Mandatory Side-by-Side Presentation
 

Google requires external payment links to be presented alongside Google Play Billing. Specifically:

 

  • External-only payment flows are prohibited.
  • Google Play Billing must remain available with external payments.
  • Enrolled apps cannot use User Choice Billing.

 

This differs from the U.S., where standalone external payment links without parallel in-app billing are allowed.

 

Technical and Operational Obligations

 

Participating developers must:

 

  • Enroll and receive approval for each app.
  • Integrate with Google’s External Payments APIs (if available).
  • Report all applicable transactions (including $0).
  • Allow Google to surface required UX elements, parental controls, and disclosures.
  • Provide customer support, refunds, and dispute handling.
  • Ensure full compliance with Play Developer Policies.
  • Avoid mentioning external purchases in Play Store listings.


 

Destination and UX Constraints
 

External payment links:

 

  • Must direct users only to purchase the developer’s own in-app digital features or services.
  • May lead to a developer-owned website or an installed payment app.
  • Can only be shown after the user selects a specific digital item in the app.

 

External links must clearly disclose the destination/purpose before redirecting, avoid misleading redirects/deceptive information, and exclude personally identifiable information from URLs unless secured.


 

Fees and Attribution


External payment transactions are subject to Google service fees if completed within 24 hours of the user following the external link.

 

Applicable fees:

 

  • 10% on auto-renewing subscriptions.
  • 10% on the first $1M USD of annual eligible developer revenue.
  • 20% on all other eligible digital content.

 

This creates a tiered commission structure up to 20%, despite the transaction being outside Google Play Billing.

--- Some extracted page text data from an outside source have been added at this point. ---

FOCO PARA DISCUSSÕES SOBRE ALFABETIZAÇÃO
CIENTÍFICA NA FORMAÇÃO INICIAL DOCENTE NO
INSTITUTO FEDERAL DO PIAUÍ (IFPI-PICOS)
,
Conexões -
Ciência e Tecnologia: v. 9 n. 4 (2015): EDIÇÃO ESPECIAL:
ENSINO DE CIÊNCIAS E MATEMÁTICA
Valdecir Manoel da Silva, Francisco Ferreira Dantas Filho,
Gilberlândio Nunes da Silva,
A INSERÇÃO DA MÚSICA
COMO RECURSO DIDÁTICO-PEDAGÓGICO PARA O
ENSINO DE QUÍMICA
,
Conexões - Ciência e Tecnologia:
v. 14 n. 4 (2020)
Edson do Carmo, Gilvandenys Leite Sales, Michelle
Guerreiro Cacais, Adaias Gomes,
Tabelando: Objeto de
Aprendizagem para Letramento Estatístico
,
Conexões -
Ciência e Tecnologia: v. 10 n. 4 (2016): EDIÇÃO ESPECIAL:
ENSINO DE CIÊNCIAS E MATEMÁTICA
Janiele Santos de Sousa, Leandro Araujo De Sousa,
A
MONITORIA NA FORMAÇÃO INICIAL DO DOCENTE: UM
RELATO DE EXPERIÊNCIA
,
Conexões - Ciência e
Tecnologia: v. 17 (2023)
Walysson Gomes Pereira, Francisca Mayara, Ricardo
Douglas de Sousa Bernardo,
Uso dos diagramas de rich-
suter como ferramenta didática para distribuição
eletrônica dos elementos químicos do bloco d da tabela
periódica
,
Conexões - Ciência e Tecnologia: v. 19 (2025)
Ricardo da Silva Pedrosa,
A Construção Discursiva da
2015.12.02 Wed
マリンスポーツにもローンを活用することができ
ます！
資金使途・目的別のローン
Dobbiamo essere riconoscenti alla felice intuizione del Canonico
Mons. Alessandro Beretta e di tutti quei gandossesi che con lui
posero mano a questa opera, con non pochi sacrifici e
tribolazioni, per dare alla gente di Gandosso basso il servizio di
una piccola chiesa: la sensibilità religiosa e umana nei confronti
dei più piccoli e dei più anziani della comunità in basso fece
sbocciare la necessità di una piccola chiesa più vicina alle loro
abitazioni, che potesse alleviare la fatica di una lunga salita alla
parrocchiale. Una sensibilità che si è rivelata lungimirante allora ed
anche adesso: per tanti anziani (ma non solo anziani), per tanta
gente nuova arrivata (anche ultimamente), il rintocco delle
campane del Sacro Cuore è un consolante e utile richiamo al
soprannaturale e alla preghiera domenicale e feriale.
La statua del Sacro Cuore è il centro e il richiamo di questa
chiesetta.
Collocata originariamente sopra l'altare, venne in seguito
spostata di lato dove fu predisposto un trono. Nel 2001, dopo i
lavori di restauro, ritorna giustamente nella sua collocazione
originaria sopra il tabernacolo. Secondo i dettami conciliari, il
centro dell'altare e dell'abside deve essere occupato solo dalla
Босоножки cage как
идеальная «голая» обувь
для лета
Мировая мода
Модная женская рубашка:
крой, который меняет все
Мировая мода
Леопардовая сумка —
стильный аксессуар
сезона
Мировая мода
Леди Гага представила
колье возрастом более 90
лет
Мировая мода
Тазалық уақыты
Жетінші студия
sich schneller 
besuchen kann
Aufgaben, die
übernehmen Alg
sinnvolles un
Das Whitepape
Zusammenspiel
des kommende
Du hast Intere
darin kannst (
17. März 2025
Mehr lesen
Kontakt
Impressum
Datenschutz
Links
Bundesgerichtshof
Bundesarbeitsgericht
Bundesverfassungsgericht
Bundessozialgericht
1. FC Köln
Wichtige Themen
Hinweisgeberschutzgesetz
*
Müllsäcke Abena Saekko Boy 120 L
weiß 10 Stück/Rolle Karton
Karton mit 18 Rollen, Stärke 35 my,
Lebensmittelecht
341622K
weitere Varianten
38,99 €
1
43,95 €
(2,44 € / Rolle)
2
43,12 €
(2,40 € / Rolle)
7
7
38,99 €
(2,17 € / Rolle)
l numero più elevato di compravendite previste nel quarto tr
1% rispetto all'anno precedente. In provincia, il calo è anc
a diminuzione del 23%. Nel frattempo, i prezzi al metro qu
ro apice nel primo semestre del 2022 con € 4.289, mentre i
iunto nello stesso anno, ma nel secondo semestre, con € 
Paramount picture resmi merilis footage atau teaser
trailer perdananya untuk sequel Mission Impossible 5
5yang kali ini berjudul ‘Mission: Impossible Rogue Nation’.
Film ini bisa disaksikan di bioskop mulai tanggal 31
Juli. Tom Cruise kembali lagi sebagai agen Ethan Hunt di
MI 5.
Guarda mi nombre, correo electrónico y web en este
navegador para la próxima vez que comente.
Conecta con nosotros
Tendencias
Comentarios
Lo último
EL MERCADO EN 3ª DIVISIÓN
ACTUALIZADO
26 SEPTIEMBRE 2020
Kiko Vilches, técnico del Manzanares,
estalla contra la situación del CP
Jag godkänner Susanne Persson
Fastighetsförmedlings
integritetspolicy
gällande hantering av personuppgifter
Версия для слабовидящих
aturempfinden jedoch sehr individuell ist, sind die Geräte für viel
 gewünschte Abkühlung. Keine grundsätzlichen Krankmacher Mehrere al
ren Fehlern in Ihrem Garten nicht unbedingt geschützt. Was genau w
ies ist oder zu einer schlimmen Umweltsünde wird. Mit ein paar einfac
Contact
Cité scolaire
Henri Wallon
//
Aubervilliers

What this means for publishers

Japan allows external payment links on both platforms, but within constrained frameworks. Eligibility programs, attribution windows, and ongoing commissions significantly limit margin upside.

 

Thus, the only model that maximizes margins by structurally removing platform commissions, attribution rules, and dependency on app-store payment policies is an independent web store. A fully web-based commerce flow operates outside app-store frameworks and enables full control over pricing, users, and monetization.